◆ SOURCE MATERIAL:
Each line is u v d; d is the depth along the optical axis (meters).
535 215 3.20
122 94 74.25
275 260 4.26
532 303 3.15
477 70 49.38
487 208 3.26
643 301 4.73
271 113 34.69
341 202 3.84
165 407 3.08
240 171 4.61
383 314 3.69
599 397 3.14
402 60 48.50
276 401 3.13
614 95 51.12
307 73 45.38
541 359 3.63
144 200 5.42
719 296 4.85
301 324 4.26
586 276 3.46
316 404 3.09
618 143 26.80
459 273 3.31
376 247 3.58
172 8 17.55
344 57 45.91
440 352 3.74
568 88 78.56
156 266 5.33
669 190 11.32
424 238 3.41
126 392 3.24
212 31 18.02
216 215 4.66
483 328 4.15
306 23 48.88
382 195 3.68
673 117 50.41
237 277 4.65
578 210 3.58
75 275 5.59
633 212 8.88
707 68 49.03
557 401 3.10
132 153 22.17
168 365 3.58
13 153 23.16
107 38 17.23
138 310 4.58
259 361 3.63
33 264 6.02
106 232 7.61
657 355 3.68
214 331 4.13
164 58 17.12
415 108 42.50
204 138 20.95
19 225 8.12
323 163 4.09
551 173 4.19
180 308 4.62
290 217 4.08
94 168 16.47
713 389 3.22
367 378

◆ WHAT IS REQUIRED: Copy only the stretch running from the line containing "657 355 3.68" to the final line of the entries, both ends included, exactly as it stands.

◆ YOUR RESPONSE:
657 355 3.68
214 331 4.13
164 58 17.12
415 108 42.50
204 138 20.95
19 225 8.12
323 163 4.09
551 173 4.19
180 308 4.62
290 217 4.08
94 168 16.47
713 389 3.22
367 378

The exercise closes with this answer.